Thank you for your kind words. 

On the front we used Weeping moss on the Lava stones glued. Spiky went to the bottom of the large wood pieces to give a skirt effect also with superglue.
There are several riccardia patches which also Superglue tied. And on the middle path Fissidens Fontanus used Riccia Line (kind of fishing line) to fix it.
I think we used like 15-20x3g super glue at the setup  But after many months the mosses are there.

We let the tank live it's life after the contest shooting. I just love when mosses grows in it's best form. If you trim it you will never see the real shapes.
This was a beautiful showpiece in our gallery, but time is ticking and rather than trim it we will dismantle the tank shortly to have something new to our visitors.

The current look which i shoot in the past few days.

Green Aqua Showroom by viktorlantos, on Flickr

Green Aqua Showroom by viktorlantos, on Flickr

Green Aqua Showroom by viktorlantos, on Flickr

Green Aqua Showroom by viktorlantos, on Flickr


----------



## Alexander Belchenko (11 Aug 2014)

Crazy moss.


----------



## Greenfinger2 (11 Aug 2014)

Hi Viktorlantos , Fab thread Learning lots Thank you for sharing, The Show room is superb great design and lay out


----------



## Mr. Teapot (11 Aug 2014)

Your customers are extremely lucky to have such an amazing, inspiring space… I'd be utterly paupered if this was my LFS!


----------



## Ady34 (21 Aug 2014)

i so want to visit Budapest  Stunning aquascapes and store, a credit to you and your team.


----------



## Nathaniel Whiteside (21 Aug 2014)

Yeah, your literally  the reason Ive just signed up to Flikr Viktor.

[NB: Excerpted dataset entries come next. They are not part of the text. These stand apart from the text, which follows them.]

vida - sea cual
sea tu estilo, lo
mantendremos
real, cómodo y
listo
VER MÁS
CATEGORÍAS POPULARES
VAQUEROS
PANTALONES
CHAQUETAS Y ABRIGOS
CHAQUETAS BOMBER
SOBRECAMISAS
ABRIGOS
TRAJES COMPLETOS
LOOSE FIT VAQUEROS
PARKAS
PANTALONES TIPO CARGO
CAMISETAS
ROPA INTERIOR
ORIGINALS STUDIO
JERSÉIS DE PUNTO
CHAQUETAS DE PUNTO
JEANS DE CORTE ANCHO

You should have a new 'follower' :yawn:


----------



## Ben C (25 Aug 2014)

Viktor - you fancy opening a shop over here in the UK...?!


----------



## Trevor Pleco (26 Aug 2014)

Yep, that show room looks superb ! I definitely want to make plans to go to Hungary to experience this and meet the main man, we have nothing like this here. If I have time afterwards I might even visit some of the other great Budapest tourist attractions


----------



## The_Iceman (28 Aug 2014)

Absolutely stunning!

Need to give you a visit, when I've the time to go to Hungary!

Cheers,
Christian


----------